Bank Lippo Tbk dalam memberikan keterangan atau informasi laporan keuangan per
30 September 2002 yang disampaikan ke publik merupakan suatu tindakan
penyesatan informasi publik (misleading information). Dengan demikian, memang
benar telah terdapat pelanggaran hukum yang dilakukan oleh PT. Bank Lippo, Tbk.
V. PUTUSAN ATAS KASUS LAPORAN GANDA BANK LIPPO
Sanksi BEJ atas Bank Lippo adalah berupa peringatan keras, selain itu BEJ
mewajibkan Bank Lippo menyerahkan laporan kemajuan (progress report) setiap
minggu sekali mulai 24 Februari sampai keluarnya laporan keuangan auditan tahun
2002. Badan Pengawas Pasar Modal (Bapepam) pun memberikan sanksi. Dalam siaran
persnya tanggal 17 Maret 2003 mengumumkan pemberian sanksi administratif kepada
Direksi PT. Bank Lippo Tbk berupa kewajiban menyetor uang ke Kas Negara
sejumlah Rp. 2,5 miliar. Sedangkan terhadap PT. Bank Lippo Tbk diwajibkan untuk
memberikan penjelasan kepada pemegang saham perihal kekurang hati-hatian yang
telah dilakukan serta sanksi administratif yang diterima oleh PT. Bank Lippo
Tbk dalam Rapat Umum Pemegang Saham berikutnya.
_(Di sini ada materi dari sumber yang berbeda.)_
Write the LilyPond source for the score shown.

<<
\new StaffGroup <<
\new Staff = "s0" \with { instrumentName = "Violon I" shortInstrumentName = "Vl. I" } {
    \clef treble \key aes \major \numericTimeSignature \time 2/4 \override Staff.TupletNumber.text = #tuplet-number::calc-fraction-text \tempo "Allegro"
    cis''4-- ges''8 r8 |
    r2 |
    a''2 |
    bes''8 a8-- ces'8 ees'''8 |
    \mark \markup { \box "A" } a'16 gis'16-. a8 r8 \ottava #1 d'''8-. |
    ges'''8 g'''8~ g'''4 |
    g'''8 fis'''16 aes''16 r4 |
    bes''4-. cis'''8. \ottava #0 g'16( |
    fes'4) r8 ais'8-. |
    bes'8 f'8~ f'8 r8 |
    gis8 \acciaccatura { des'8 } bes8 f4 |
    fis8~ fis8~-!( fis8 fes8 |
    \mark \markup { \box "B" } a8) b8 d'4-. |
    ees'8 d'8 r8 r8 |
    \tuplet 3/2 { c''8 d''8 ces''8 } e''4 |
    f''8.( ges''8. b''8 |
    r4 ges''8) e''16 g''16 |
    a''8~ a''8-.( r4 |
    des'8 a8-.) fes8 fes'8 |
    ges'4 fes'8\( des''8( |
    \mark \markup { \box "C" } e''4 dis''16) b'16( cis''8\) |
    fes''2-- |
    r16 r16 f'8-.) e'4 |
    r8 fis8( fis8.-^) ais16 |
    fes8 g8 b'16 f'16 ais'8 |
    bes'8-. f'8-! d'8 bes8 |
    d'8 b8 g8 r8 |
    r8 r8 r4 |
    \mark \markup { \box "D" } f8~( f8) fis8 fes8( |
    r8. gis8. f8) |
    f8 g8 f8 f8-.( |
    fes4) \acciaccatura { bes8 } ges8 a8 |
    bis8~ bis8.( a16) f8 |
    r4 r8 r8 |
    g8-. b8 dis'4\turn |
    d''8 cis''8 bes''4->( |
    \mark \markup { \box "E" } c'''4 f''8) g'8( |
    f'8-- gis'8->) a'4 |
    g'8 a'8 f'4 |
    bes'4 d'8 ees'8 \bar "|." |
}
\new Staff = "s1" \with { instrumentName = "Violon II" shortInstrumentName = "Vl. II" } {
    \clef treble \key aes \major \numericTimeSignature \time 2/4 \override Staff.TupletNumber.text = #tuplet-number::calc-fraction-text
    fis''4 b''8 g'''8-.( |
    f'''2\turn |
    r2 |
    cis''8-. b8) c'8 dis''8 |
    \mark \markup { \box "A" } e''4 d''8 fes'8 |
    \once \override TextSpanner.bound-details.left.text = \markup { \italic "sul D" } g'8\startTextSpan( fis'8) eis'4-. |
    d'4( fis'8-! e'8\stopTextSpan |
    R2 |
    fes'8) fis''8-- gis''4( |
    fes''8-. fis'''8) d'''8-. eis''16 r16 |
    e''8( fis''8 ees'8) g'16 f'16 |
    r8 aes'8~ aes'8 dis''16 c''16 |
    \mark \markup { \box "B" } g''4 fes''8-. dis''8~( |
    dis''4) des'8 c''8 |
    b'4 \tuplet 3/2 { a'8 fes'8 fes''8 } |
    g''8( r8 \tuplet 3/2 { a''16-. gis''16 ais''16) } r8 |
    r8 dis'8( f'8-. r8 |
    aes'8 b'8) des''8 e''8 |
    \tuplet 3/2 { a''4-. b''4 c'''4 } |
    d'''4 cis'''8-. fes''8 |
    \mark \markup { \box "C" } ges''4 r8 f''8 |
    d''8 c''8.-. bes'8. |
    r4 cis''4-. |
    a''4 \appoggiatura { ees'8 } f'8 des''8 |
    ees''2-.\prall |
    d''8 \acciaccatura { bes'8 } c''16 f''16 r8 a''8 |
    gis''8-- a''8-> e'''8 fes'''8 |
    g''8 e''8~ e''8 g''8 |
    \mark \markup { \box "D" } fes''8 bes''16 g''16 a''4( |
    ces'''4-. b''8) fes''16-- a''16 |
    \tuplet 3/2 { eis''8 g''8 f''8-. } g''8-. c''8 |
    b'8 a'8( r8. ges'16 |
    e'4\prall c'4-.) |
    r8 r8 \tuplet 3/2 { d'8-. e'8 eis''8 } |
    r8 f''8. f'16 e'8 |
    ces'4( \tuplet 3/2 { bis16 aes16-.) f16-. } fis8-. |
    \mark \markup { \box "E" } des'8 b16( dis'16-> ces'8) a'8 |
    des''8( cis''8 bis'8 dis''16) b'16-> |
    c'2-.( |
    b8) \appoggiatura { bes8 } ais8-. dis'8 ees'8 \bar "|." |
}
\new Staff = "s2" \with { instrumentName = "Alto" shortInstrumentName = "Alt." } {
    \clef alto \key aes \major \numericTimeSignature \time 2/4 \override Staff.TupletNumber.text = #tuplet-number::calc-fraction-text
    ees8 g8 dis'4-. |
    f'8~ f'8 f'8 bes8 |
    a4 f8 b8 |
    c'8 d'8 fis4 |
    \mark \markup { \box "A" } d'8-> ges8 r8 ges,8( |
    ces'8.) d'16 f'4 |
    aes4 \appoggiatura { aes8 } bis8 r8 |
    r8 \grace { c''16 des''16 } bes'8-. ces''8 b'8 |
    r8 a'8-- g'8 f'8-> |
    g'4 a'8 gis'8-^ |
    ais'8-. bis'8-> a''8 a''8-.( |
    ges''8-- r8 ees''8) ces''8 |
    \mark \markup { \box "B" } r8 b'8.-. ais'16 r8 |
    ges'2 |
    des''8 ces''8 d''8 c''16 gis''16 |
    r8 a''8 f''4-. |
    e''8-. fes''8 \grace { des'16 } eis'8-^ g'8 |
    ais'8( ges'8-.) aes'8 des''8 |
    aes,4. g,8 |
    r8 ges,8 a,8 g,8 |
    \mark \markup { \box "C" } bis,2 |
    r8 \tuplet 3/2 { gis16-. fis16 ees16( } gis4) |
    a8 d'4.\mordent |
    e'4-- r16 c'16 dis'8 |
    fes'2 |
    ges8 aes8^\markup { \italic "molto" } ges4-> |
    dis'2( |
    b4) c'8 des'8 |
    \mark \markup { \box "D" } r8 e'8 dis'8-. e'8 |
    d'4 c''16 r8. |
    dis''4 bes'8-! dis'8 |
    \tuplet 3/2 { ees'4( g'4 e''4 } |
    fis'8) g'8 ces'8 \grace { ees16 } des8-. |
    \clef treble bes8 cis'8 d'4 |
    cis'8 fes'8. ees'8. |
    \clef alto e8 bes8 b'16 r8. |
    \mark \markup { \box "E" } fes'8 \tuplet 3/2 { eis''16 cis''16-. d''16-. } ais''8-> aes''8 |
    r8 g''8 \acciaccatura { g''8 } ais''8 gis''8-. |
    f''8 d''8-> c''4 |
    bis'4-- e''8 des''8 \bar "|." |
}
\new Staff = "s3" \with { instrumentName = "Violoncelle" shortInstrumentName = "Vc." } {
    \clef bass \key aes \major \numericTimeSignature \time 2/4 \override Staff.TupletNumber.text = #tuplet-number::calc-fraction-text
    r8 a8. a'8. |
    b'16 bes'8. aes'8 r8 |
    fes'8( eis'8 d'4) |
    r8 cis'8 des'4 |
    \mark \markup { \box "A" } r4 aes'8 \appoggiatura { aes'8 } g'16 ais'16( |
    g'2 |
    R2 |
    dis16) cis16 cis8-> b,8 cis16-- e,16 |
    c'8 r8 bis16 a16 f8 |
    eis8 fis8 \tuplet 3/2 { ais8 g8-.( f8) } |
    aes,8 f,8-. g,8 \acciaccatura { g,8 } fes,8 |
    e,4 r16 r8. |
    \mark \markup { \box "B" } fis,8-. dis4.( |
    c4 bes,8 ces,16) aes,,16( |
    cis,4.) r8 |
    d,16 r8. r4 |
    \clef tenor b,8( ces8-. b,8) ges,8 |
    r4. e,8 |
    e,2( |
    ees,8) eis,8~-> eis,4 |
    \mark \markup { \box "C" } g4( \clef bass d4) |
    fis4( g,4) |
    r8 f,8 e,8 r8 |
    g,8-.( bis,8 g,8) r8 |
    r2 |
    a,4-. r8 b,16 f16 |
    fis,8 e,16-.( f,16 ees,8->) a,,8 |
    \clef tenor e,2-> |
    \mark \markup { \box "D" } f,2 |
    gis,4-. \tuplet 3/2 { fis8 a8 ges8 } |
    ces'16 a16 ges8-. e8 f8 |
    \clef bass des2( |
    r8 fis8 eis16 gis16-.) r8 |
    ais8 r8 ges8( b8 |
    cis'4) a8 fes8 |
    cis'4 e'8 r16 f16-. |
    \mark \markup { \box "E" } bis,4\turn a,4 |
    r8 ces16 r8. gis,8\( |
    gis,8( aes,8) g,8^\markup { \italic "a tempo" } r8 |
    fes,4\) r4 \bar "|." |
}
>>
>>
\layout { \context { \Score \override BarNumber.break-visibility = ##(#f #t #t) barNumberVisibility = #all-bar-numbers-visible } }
Pihak yang bertanggung jawab dalam pelanggaran ini adalah Akuntan Publik
Drs. Ruchjat Kosasih dari KAP Prasetyo, Sarwoko dan Sandjaja sebagai penanggung
jawab pemeriksaan atau audit atas laporan keuangan PT. Bank Lippo Tbk per 30
September 2002. Atas kelalaian yang dilakukannya Bapepam menjatuhkan sanksi
administratif berupa kewajiban menyetor uang ke Kas Negara sebesar Rp. 3,5
juta.
VI. KESIMPULAN
Jadi dari penjelasan diatas, dapat ditarik kesimpulan bahwa Bank Lippo Tbk.
terbukti melakukan pelanggaran hukum atas Pasal 93 Undang Undang Pasar
Modal.Pelanggaran hukum ini terjadi karena sistem yang ada dalam soal laporan
keuangan memang cukup rumit.Kerumitan ini rentan menghadirkan kelalaian dari
pihak pelaku pasar modal. Dan dalam hal pengenaan sanksi, sanksi nya tidak
tepat karena sanksi yang dikenakan (hanya bersifat administratif) tidak sesuai
dengan yang diatur dalam Pasal 93 Undang-Undang Pasar Modal yang sangat jelas
mencederai asas kepastian hukum dan menyebabkan ketidakpastian hukum.